Why do we talk about FIIs flow?
Many Indian investors, whether retail or Domestic Institutional Investors take validation from FII flows. Many investors believe that FIIs know more than domestic institutions and retail investors.
Moreover, Foreign Institutional Investors' exposure in Indian equities reduces cost of capital for promoters. Another significant contribution from FIIs is that they bring international perspective in equity valuation and guide Indian retail investors and Domestic Institutional Investors on valuation. In the past one year, FII selling can be attributed to macroeconomic factors such as the rising US10 year bond yield, depreciating emerging market currencies against US Dollar and spiking crude and commodities prices.
Usually, FIIs turn to Emerging Markets when the US bond yields are low but when 10 year yield starts inching closer to 3% is when investors get jittery and would park their money into fixed income.

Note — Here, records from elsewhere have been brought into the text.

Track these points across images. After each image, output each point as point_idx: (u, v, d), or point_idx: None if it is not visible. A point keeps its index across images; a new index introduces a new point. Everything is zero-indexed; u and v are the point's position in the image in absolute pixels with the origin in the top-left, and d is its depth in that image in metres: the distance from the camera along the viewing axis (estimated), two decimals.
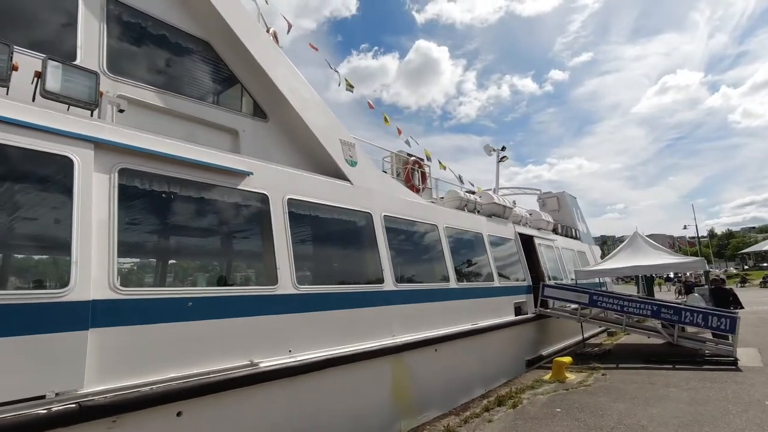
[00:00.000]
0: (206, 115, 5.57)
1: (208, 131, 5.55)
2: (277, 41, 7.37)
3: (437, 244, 8.32)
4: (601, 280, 17.36)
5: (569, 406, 6.50)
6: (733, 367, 8.33)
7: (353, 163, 6.95)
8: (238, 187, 5.05)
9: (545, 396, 7.20)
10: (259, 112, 6.30)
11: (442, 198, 10.42)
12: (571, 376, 8.54)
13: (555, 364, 8.65)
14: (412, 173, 8.93)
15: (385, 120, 11.84)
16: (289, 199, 5.58)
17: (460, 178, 14.58)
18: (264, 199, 5.33)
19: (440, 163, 13.52)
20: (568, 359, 8.74)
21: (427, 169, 9.62)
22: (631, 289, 24.20)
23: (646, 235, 14.36)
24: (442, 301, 7.87)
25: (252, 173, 5.18)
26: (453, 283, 8.22)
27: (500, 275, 10.02)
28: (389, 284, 6.67)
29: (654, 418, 5.73)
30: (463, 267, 8.99)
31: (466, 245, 9.39)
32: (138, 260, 5.84)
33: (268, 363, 4.65)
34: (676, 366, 8.77)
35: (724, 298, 12.16)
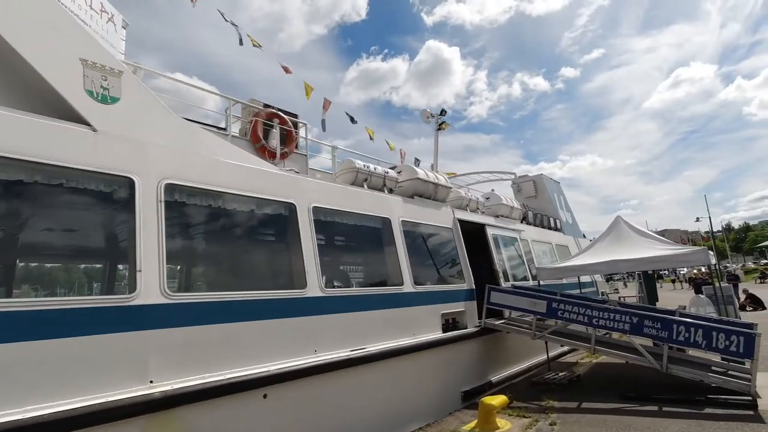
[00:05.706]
0: None
1: None
2: None
3: (293, 234, 5.57)
4: (591, 279, 14.37)
5: None
6: (750, 411, 5.44)
7: (107, 99, 4.26)
8: None
9: None
10: None
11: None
12: (505, 426, 5.73)
13: (481, 408, 5.84)
14: (265, 132, 6.14)
15: (306, 93, 9.42)
16: None
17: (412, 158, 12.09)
18: None
19: (367, 130, 10.91)
20: (500, 400, 5.89)
21: (302, 130, 6.82)
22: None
23: (659, 231, 11.61)
24: (290, 318, 5.12)
25: None
26: (315, 290, 5.45)
27: (418, 276, 7.21)
28: (152, 294, 3.96)
29: None
30: (346, 266, 6.24)
31: (356, 235, 6.62)
32: None
33: None
34: (664, 408, 5.91)
35: None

On the back of high GDP growth and plethora of quality companies with consistent earnings growth, the Indian equity market usually got higher multiples than Emerging Market. Prior to the Russia-Ukraine war Indian markets were trading at a premium to Emerging Market. MSCI India's one-year forward PE was trading at 24 times against 13 times for MSCI EM, implying a premium of 88% at the end of January 2022, a way up than its historical average of 46%. The valuation gap between MSCI India's one year forward PE and MSCI Emerging Market's one year forward PE reached 110%, the highest valuation gap ever in October 2022. Since then the gap has narrowed due to rising interest rates in the U.S. that prompted FIIs to sell Indian equities and park capital in U.S. treasuries.